╔══

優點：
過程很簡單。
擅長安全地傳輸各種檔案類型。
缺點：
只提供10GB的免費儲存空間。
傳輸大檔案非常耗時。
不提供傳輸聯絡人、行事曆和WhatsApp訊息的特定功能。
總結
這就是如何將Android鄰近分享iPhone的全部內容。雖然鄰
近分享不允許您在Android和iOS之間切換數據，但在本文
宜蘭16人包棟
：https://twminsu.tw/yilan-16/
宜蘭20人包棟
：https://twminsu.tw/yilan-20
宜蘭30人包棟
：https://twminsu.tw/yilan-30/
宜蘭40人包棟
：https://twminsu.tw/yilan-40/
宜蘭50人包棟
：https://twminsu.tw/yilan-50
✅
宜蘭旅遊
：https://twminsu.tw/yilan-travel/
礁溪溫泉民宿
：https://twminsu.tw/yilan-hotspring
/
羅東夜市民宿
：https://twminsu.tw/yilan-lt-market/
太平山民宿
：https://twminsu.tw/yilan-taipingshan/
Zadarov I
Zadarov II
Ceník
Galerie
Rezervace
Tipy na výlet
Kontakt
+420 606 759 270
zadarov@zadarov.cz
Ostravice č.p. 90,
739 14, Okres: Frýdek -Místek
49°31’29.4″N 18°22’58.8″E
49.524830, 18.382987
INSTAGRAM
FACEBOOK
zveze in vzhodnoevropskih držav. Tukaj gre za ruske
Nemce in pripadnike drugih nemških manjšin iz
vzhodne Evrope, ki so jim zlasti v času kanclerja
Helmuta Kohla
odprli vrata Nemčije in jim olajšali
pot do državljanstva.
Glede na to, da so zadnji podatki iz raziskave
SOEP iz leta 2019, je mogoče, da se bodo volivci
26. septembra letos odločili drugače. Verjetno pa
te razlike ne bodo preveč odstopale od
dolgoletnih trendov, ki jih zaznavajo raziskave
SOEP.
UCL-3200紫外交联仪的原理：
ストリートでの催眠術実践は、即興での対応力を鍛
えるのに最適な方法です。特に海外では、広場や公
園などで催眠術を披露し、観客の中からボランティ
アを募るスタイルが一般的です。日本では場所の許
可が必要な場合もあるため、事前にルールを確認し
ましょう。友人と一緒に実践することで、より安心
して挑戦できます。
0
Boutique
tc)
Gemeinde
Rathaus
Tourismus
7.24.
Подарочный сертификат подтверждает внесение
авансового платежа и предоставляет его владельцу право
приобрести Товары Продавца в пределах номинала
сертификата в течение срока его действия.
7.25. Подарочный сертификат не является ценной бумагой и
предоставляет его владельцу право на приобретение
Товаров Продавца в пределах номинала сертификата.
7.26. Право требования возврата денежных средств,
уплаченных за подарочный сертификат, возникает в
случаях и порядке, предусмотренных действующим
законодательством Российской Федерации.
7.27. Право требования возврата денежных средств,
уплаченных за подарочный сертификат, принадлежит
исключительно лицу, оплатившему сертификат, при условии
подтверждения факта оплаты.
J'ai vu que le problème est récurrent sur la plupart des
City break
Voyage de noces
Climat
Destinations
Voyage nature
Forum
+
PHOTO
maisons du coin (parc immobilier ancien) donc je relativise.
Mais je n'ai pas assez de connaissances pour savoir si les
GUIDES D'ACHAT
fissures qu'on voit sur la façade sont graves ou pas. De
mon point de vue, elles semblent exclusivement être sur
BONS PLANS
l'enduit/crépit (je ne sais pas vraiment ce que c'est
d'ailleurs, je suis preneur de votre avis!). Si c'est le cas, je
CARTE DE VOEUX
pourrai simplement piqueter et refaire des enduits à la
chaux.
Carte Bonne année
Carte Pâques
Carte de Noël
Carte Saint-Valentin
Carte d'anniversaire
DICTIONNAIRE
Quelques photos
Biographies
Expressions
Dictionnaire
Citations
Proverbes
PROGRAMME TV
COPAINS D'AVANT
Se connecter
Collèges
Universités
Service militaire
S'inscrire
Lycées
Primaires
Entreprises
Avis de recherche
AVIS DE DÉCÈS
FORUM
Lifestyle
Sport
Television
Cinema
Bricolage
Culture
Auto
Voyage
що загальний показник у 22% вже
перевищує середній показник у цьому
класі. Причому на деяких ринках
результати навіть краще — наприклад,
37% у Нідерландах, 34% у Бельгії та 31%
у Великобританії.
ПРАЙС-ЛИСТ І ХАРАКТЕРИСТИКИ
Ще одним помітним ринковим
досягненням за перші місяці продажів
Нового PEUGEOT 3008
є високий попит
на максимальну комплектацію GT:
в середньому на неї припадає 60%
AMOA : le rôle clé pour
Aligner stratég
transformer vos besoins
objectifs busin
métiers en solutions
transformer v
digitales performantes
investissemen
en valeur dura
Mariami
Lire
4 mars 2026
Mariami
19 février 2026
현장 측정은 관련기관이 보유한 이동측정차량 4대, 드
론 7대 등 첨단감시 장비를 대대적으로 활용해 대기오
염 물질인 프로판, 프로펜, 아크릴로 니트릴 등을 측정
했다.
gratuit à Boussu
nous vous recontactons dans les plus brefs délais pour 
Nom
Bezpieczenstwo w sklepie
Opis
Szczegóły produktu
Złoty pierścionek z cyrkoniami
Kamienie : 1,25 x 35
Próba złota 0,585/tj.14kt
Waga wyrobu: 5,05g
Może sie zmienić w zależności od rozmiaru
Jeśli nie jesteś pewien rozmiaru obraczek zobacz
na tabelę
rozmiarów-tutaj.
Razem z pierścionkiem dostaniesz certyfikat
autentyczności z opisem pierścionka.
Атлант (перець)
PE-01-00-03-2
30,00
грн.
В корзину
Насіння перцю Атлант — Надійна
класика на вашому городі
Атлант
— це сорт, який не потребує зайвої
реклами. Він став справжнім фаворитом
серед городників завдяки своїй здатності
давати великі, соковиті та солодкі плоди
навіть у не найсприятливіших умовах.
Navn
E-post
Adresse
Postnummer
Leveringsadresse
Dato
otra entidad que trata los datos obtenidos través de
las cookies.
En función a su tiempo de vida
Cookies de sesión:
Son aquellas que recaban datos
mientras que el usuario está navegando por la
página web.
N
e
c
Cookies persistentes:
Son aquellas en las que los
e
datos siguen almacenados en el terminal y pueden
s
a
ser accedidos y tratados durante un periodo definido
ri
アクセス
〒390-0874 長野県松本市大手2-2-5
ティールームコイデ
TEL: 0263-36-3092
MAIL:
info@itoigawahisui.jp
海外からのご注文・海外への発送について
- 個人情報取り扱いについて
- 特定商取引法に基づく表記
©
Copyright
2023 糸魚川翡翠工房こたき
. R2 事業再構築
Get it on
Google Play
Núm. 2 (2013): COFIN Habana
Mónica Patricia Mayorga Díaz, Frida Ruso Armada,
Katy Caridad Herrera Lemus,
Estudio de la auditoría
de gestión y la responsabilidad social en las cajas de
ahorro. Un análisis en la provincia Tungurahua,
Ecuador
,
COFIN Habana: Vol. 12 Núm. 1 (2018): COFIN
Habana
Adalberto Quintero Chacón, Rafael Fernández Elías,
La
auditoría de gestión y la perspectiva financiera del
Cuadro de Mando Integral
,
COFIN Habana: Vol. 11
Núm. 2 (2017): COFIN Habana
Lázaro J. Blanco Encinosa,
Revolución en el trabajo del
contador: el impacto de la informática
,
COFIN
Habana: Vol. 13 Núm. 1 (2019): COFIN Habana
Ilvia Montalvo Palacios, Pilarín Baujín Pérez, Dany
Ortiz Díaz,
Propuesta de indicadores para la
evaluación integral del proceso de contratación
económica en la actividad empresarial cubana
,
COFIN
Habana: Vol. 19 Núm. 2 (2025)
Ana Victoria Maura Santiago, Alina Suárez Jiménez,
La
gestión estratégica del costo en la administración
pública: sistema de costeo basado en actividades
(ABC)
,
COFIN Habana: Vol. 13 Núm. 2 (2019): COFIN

╚══

## Required action
Go through the listing and copy each line with the string "transformer".

## Reply
transformer vos besoins
transformer v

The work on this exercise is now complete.